Kent State University at Stark Announces Speaker for Spring 2014 Commencement CeremonyPosted May 5, 2014
Kent State University at Stark announces Sandy D. Womack Jr., principal of the Altitude Academy at Crenshaw, as the speaker for its 2014 Spring Commencement Ceremony. The ceremony, to be held on Sunday, May 11, at 3 p.m. at Umstattd Performing Arts Hall in Canton, is a ticketed event. More than 150 graduating students, receiving bachelor’s, master’s and associate degrees, will participate in this semester’s commencement exercises.
Womack’s passion for education has afforded him the opportunity to teach in Canton, Akron, Alliance, Columbus and the Cleveland public schools. He served as an assistant principal for Akron Public Schools for two years before becoming the head principal at Lathrop Elementary School in 2000. He held positions with Canton City Schools and was appointed as principal of Hartford Middle School in 2009. While there, he improved the state’s academic ranking of the school from Academic Emergency (F) to an Effective (B) ranking by 2011. Currently, Womack continues to serve Canton City Schools as the principal at the Altitude Academy at Crenshaw.
While earning his bachelor’s degree in elementary education at the University of Mount Union, Womack competed on the wrestling team. His skills ranked him as first in the nation by USA Wrestling magazine in 1991, and he became a two-time NCAA All-American athlete. A member of Alpha Phi Alpha Fraternity Inc., he served as chapter president from 1989-91, and is also a member of Hiram Abiff Lodge. After completing his master’s degree from the University of Akron, Womack went on to earn his Ohio Superintendent’s License from Kent State. He is currently completing his doctorate in educational leadership at Ashland University.
Womack has established community partnerships and participated in activities, including sit-ins, marches and other nonviolent protests, to bring about positive social change. While attending the University of Mount Union, his involvement spurred the start of an African-American student organization, a new position for multicultural affairs and the campus’s recognition of Martin Luther King Jr. Day.
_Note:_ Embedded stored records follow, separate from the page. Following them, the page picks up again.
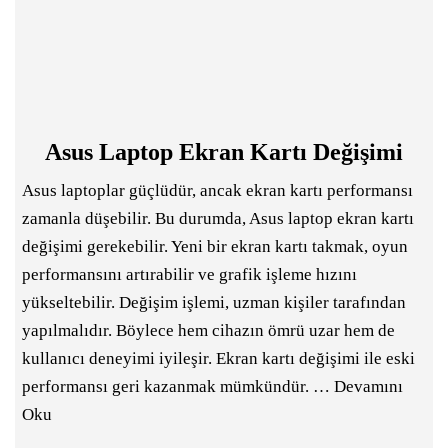
Asus Laptop Ekran Kartı Değişimi
Asus laptoplar güçlüdür, ancak ekran kartı performansı
zamanla düşebilir. Bu durumda, Asus laptop ekran kartı
değişimi gerekebilir. Yeni bir ekran kartı takmak, oyun
performansını artırabilir ve grafik işleme hızını
yükseltebilir. Değişim işlemi, uzman kişiler tarafından
yapılmalıdır. Böylece hem cihazın ömrü uzar hem de
kullanıcı deneyimi iyileşir. Ekran kartı değişimi ile eski
performansı geri kazanmak mümkündür. …
Devamını
Oku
As a tireless advocate for improving the educational landscape for poor and minority children, he has been recognized with the Whitney M. Young Award by the Boy Scouts of America and the Martin Luther King Jr. Education Award from the Mayors MLK Commission. Womack serves as president of the Ohio Education and Prevention Association, an educational consulting group focusing on inner city youth. He has spoken to many groups throughout the country and has published several articles on poverty and community activism. In addition to speaking engagements, he shares his knowledge as the author of two books, Even the Best of Plans Go Astray and The Urban Educators Manual to School Improvement.